Poster
in
Workshop: 3rd Workshop on Interpretable Machine Learning in Healthcare (IMLH)
What Works in Chest X-Ray Classification? A Case Study of Design Choices
Evan Vogelbaum · Logan Engstrom · Aleksander Madry
Keywords: [ Chest x-rays ] [ comparative analysis ] [ design choices ] [ deep-learning ] [ clinical ]
Public competitions and datasets have yielded increasingly accurate chest x-ray prediction models.
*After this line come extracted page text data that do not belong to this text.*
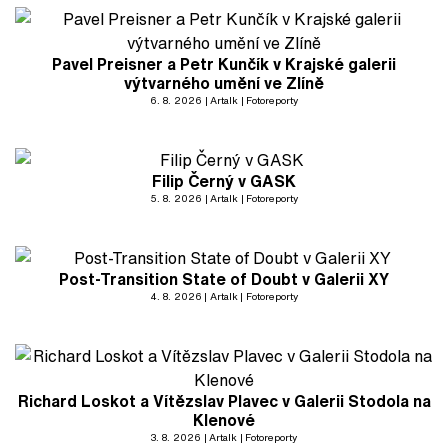
Pavel Preisner a Petr Kunčík v Krajské galerii
výtvarného umění ve Zlíně
6. 8. 2026
Artalk
Fotoreporty
Filip Černý v GASK
5. 8. 2026
Artalk
Fotoreporty
Post-Transition State of Doubt v Galerii XY
4. 8. 2026
Artalk
Fotoreporty
Richard Loskot a Vítězslav Plavec v Galerii Stodola na
Klenové
3. 8. 2026
Artalk
Fotoreporty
The best such models now match even human radiologists on benchmarks. These models go beyond "standard" image classification techniques, and instead employ design choices specialized for the chest x-ray domain. However, as a result, each model ends up using a different, non-standardized training setup, making it unclear how individual design choices---be it the choice of model architecture, data augmentation type, or loss function---actually affect performance. So, which design choices should we use in practice? Examining a wide range of model design choices on three canonical chest x-ray benchmarks, we find that by simply leveraging a (properly tuned) model composed of up standard image classification design choices, one can often match the performance of even the best domain-specific models. Moreover, starting from a "barebones," generic ResNet-50 with cross-entropy loss and no data augmentation, we discover that none of the proposed design choices---including broadly used choices like the DenseNet-121 architecture or basic data augmentation---consistently improve performance over that generic learning setup.